El segundo tema está relacionado con cómo funciona el aparato estatal. Ante un escándalo como el mencionado, cualquier empresa privada hubiera, por lo menos, suspendido la ejecución de los contratos. De hecho, existen casos suficientes que demuestran que, por ejemplo, cuando una estrella del entretenimiento o del deporte es contratada como la imagen de una gran empresa, pero esa estrella se ve envuelta en cualquier escándalo, los contratos de imagen y patrocinio son lo primero que pierde.
Claro, porque las empresas privadas deben su existencia —y su permanencia— a los consumidores. A nadie más.
Mientras tanto, el Estado, en general, y el colombiano, en particular, ¿a quién?
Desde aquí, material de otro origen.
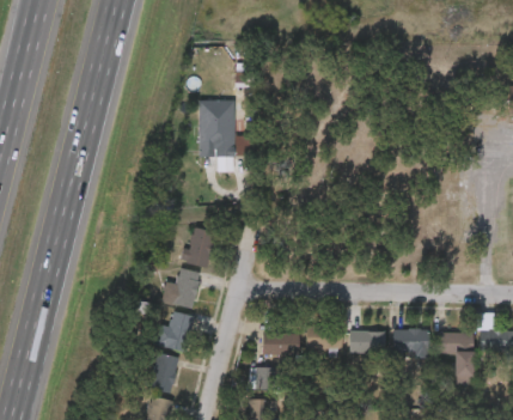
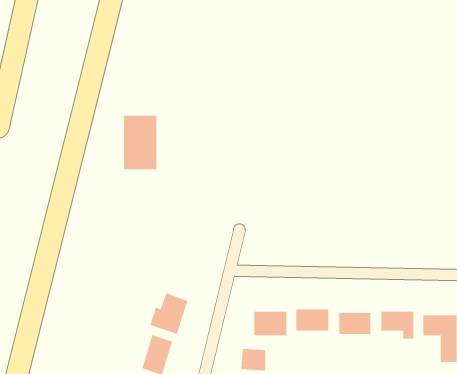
building: [200,101,234,157] -> [123,115,157,170]
building: [185,227,215,267] -> none
building: [172,268,202,309] -> none

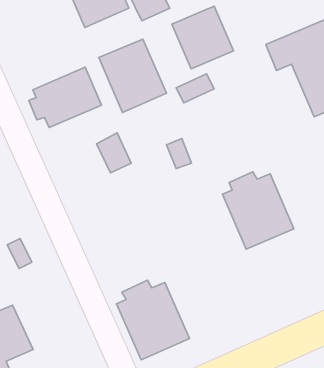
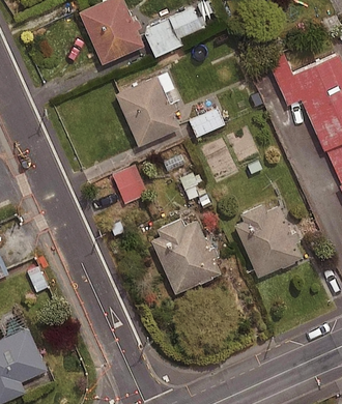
building: [172,6,234,69] -> none
building: [29,67,101,128] -> none
building: [116,280,190,360] -> [150,218,221,294]

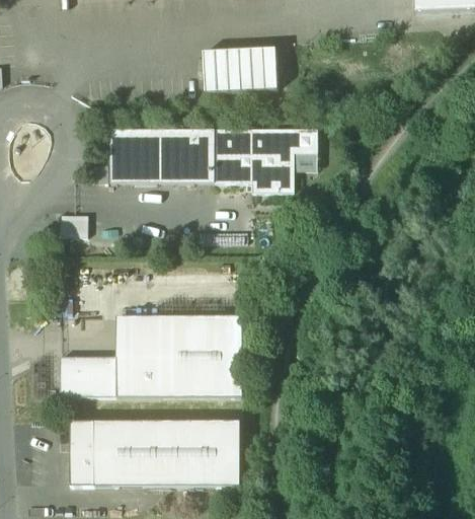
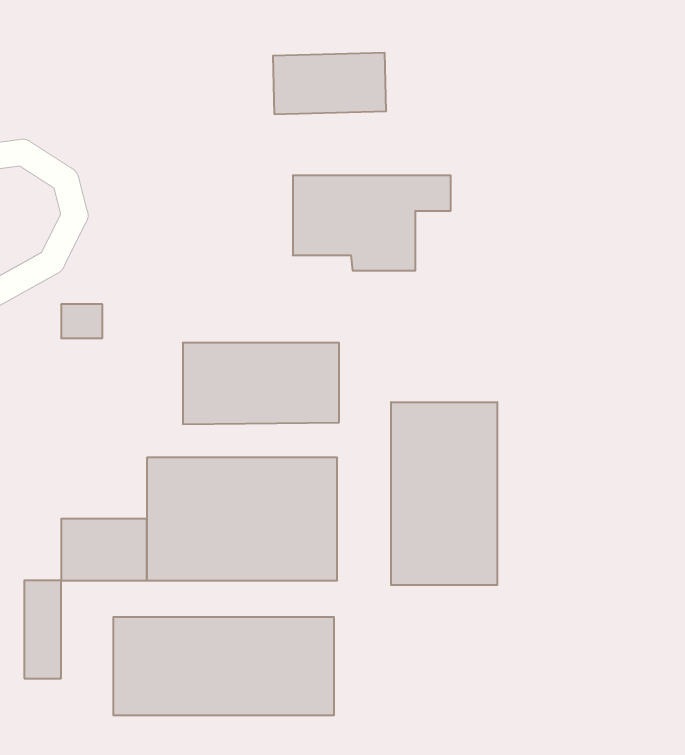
building: [109,129,213,182] -> [183,343,339,424]
building: none -> [391,402,497,585]
building: [70,421,94,486] -> [24,580,61,678]

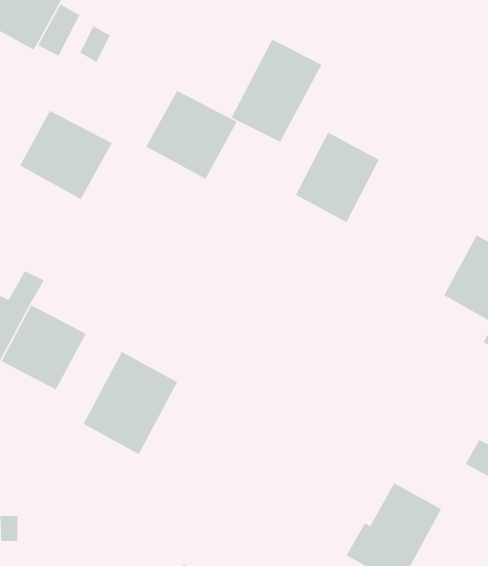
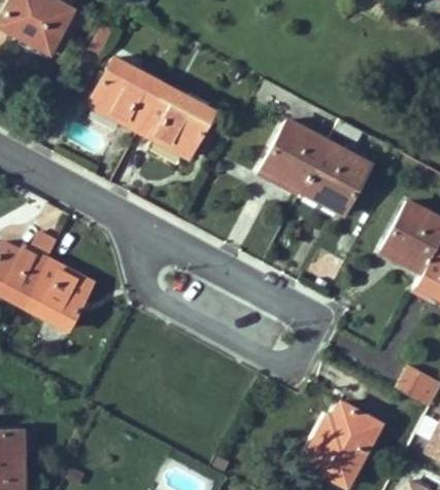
building: [231,38,322,143] -> none
building: [19,110,113,200] -> [89,59,165,132]
building: none -> [303,142,371,215]
building: [82,351,178,455] -> none

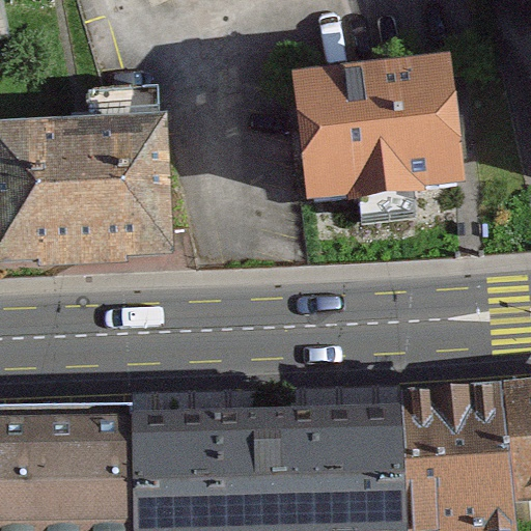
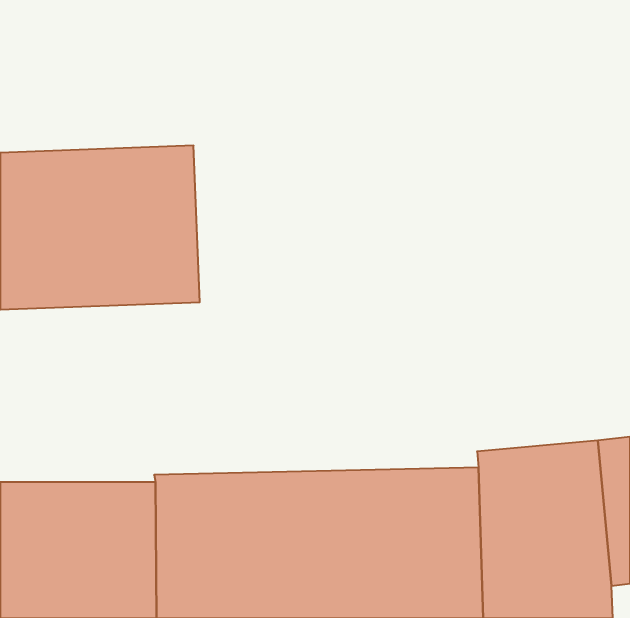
building: [294,64,458,207] -> none

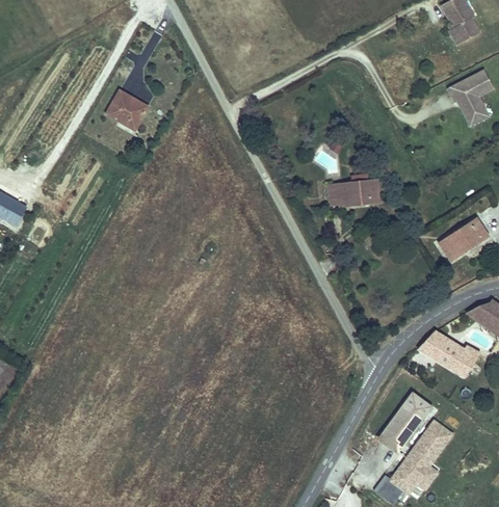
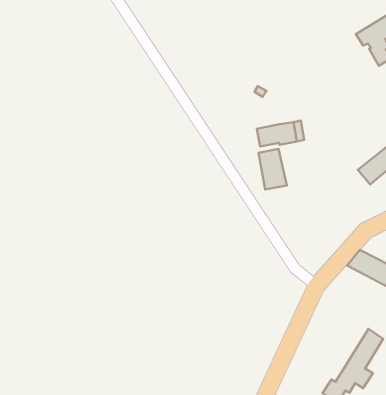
building: [105,86,149,129] -> none
building: none -> [258,149,287,190]
building: [380,392,429,448] -> none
Al parecer, a los contactos que pueda mantener dentro del poder y a la justificación de ese poder. Esos contactos no tienen el mayor interés siquiera en censurar los contratos porque ellos también los hacen… ¡Así funciona la política!
¿Y quién los justifica? ¡Pues los académicos! La ciencia política se ha encargado no más de justificar la ilimitación del Estado, sus excesos y errores. Y la economía se ha encargado de explicar que todo lo anterior se debe, supuestamente, a la búsqueda del interés general, del bienestar social o de las dos.
Ambas disciplinas engañando… Y así se cierra el círculo hacia un mayor estatismo.